- _Instrucciones_:
1/ Indica si cada afirmación concuerda con el texto sobre Bonanza, respondiendo sí o no y citando literalmente las palabras del texto que lo deciden. (a) Los hermanos veían la serie en un televisor en color. (b) Hoss aparece descrito como rústico. (c) TVE emitía varios cortes publicitarios durante el programa.
2/ Reproduce sin cambios el fragmento del texto sobre Bonanza que va desde "Sabadete en La" hasta "las causas justas.".

- _Texto para revisar_:
Sabadete en La Ponderosa

En las noches de verano de los 60 mis hermanos y yo sacábamos la televisión en blanco y negro a la terraza y nos quedábamos extasiados con la música de carga de caballería y la careta de entrada con forma de incendio, entre cuyas llamas emergían galopando los personajes de Bonanza. El patriarca, Ben Cartwright, y sus tres hijos: el agresivo Adam, el rústico Hoss y el metepatas Little Joe. Enseguida empezaban los conflictos, las peleas, los tiroteos, las idas y venidas desde su rancho La Ponderosa, siempre ayudando a los débiles, siempre luchando por las causas justas.

Pocas series de televisión reflejaban con tanta fuerza metafórica el imperialismo paternalista de la América de la Guerra Fría como Bonanza. Recuerdo incluso un diálogo en el que el hijo mayor venía a decirle a su padre que no se metieran en camisa de once varas, que el lío en cuestión no les concernía y que lo que tenían que hacer era volverse cuanto antes a casa. «No podemos ignorar al resto del mundo», le contestaba Ben. «Somos la única influencia que da estabilidad a este territorio». Ni Eisenhower en Corea, ni Kennedy en Vietnam podrían haberlo expresado mejor.

Pero al cabo de tantos años lo que continúa grabado en mi memoria de forma más indeleble no es nada de lo que ocurría en la pantalla, sino lo que indefectiblemente nos decía mi padre en algún momento del episodio, tal vez durante el intermedio en el que TVE emitía el único corte publicitario del programa. Mi padre fue un empresario entre mediano y pequeño que en una España entre pequeña y mediana encontró más oportunidades para dar una buena educación a sus hijos que para prosperar él mismo por encima de su entorno. Como ante todo creía en la cultura del esfuerzo, siempre nos planteaba la misma pregunta: «Éstos, además de hacer el bien, ¿cuándo trabajan la tierra?»

Prácticamente desde que Zapatero llegó al poder hace ya más de seis años y medio este enigma no ha dejado de pasar por mi cabeza una y mil veces. Con la salvedad, claro, de que lo de «hacer el bien» hay que entenderlo desde su propio punto de vista: una aproximación a la realidad que de manera sucesiva ha ido depositando expectativas benefactoras en la negociación política con ETA, la Alianza de Civilizaciones, el Estatuto que viniera de Cataluña, la denominación de «matrimonio» atribuida a las uniones civiles homosexuales, la regulación del aborto como un derecho extensible a las chicas de 16 años sin tan siquiera consulta paterna, las políticas de igualdad con su subsiguiente derecho penal de género al que Pajín y Rubalcaba quieren dar ahora otra vuelta de tuerca con el aromático argumento de que «los niños están por encima de la presunción de inocencia» o las recientes iniciativas para poder cambiar el orden de los apellidos o para regular la llamada «muerte digna».

- _Listado proporcionado_:
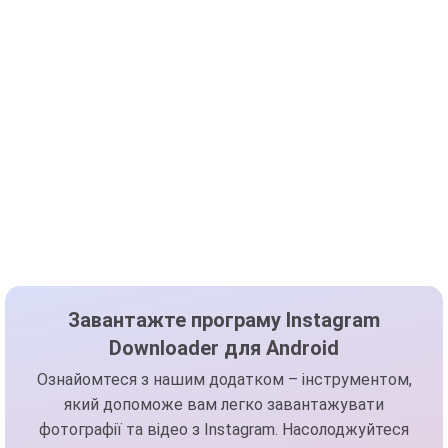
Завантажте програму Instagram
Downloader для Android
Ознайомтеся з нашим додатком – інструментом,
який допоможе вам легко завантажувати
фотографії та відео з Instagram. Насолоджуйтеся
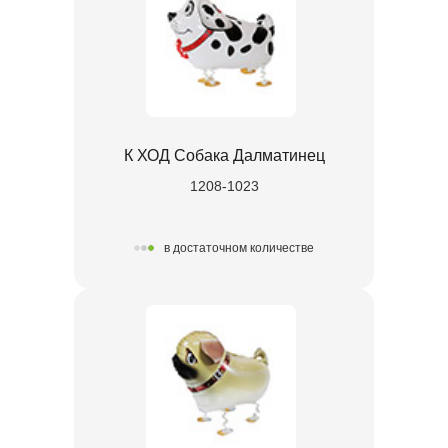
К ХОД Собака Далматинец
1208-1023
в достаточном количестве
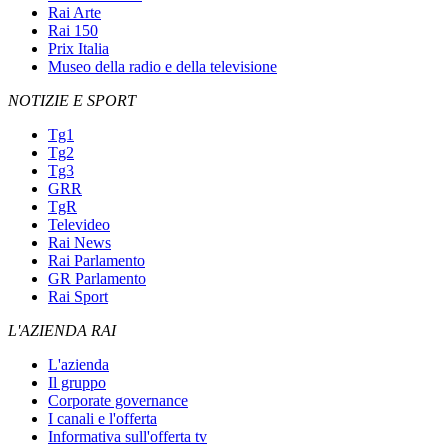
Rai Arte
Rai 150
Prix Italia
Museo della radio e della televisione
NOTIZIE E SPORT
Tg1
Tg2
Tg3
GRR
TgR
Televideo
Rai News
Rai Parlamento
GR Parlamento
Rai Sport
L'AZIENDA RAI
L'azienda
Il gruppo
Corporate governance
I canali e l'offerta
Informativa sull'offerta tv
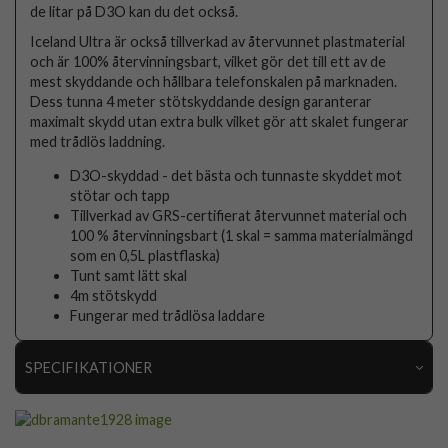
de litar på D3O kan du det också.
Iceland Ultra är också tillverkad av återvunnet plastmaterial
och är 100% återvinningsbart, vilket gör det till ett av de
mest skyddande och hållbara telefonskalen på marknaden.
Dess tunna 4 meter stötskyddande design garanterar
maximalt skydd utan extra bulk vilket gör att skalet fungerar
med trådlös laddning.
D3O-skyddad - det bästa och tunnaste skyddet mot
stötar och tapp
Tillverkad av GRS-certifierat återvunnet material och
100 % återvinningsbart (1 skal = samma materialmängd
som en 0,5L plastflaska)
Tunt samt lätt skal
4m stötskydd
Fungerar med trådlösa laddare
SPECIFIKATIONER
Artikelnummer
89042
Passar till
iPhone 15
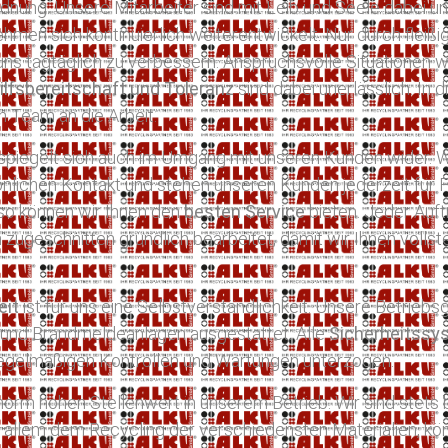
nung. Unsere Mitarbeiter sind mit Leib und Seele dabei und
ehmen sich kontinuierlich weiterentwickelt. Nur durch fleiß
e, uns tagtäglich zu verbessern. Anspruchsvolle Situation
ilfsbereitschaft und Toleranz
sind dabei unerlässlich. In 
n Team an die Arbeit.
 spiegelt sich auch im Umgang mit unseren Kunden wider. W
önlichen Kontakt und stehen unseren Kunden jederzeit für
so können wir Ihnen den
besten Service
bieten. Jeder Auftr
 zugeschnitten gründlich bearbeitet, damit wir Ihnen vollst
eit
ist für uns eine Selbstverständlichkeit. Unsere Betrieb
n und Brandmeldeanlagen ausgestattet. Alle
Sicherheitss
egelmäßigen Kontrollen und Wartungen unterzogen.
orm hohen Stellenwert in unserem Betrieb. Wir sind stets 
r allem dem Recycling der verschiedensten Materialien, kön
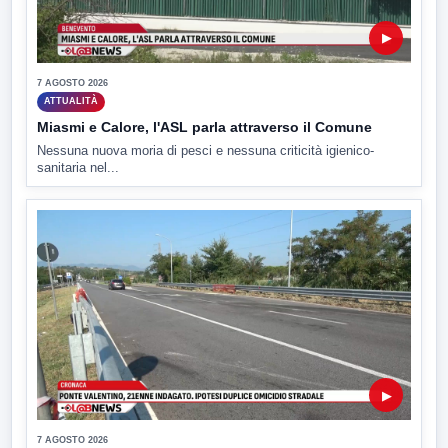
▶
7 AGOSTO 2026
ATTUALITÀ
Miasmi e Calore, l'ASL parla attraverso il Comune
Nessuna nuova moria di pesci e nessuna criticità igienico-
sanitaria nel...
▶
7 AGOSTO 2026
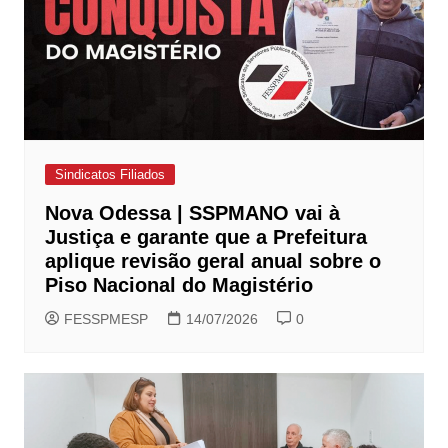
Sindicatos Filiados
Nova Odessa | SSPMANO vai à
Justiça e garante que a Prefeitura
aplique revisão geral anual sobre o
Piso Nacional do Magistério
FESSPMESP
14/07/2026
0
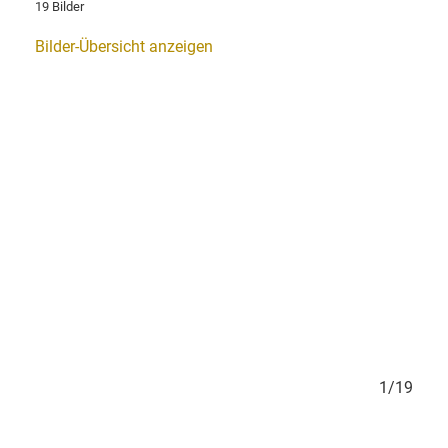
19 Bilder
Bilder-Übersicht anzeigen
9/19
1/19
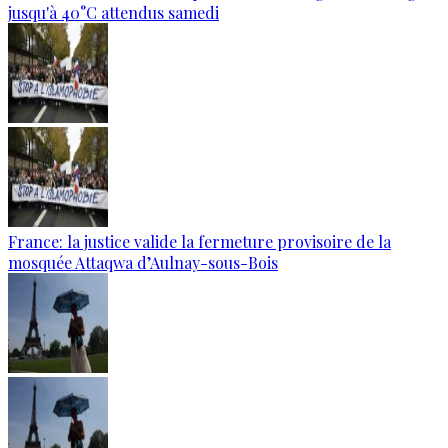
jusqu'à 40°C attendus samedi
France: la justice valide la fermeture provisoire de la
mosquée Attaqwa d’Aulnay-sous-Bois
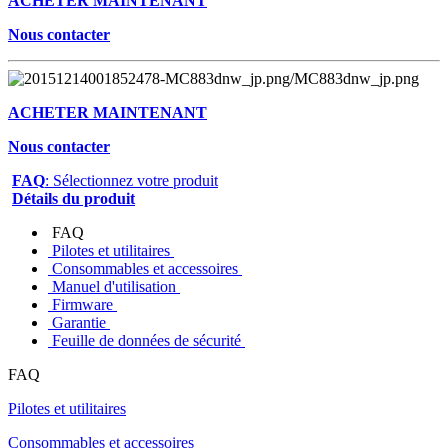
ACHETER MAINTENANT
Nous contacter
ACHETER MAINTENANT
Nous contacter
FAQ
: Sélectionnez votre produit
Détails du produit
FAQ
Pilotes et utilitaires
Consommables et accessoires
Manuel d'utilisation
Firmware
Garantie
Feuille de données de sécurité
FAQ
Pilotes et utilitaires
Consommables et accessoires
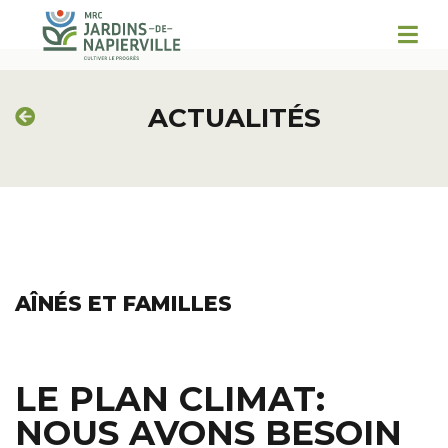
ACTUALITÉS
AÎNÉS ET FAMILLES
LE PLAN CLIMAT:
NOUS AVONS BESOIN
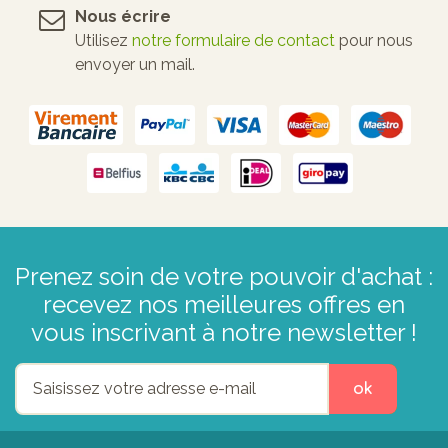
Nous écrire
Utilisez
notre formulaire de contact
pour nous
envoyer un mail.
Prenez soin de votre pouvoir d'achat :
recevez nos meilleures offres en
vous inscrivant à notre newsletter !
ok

--

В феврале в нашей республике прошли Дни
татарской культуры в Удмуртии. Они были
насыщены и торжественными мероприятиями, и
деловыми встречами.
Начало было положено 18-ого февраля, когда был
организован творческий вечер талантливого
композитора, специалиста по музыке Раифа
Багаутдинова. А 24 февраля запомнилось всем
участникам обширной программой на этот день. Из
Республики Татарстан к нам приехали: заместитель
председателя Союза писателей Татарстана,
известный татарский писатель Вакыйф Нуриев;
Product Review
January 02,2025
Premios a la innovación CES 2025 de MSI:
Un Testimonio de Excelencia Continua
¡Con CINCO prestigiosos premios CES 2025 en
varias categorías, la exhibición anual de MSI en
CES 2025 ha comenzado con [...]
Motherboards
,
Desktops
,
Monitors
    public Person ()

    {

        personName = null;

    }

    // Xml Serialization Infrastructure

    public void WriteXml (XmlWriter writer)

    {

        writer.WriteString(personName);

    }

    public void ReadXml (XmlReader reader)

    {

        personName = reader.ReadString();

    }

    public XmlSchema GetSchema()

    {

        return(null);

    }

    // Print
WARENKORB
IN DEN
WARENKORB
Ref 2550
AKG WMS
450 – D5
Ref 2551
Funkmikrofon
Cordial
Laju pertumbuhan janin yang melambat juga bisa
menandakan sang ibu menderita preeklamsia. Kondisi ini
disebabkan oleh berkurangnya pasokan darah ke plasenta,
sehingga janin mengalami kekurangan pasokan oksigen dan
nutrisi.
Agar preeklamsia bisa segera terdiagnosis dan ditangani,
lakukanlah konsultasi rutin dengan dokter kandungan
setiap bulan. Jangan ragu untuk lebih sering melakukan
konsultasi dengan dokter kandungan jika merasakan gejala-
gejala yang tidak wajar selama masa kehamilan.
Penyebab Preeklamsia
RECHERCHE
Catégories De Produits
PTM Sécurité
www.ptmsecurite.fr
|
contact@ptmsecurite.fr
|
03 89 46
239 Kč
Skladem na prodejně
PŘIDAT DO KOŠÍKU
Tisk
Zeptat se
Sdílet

- _Respuestas en orden_:
1/
(a) No: «sacábamos la televisión en blanco y negro a la terraza».
(b) Sí: «el rústico Hoss».
(c) No: «el único corte publicitario del programa».

2/
Sabadete en La Ponderosa

En las noches de verano de los 60 mis hermanos y yo sacábamos la televisión en blanco y negro a la terraza y nos quedábamos extasiados con la música de carga de caballería y la careta de entrada con forma de incendio, entre cuyas llamas emergían galopando los personajes de Bonanza. El patriarca, Ben Cartwright, y sus tres hijos: el agresivo Adam, el rústico Hoss y el metepatas Little Joe. Enseguida empezaban los conflictos, las peleas, los tiroteos, las idas y venidas desde su rancho La Ponderosa, siempre ayudando a los débiles, siempre luchando por las causas justas.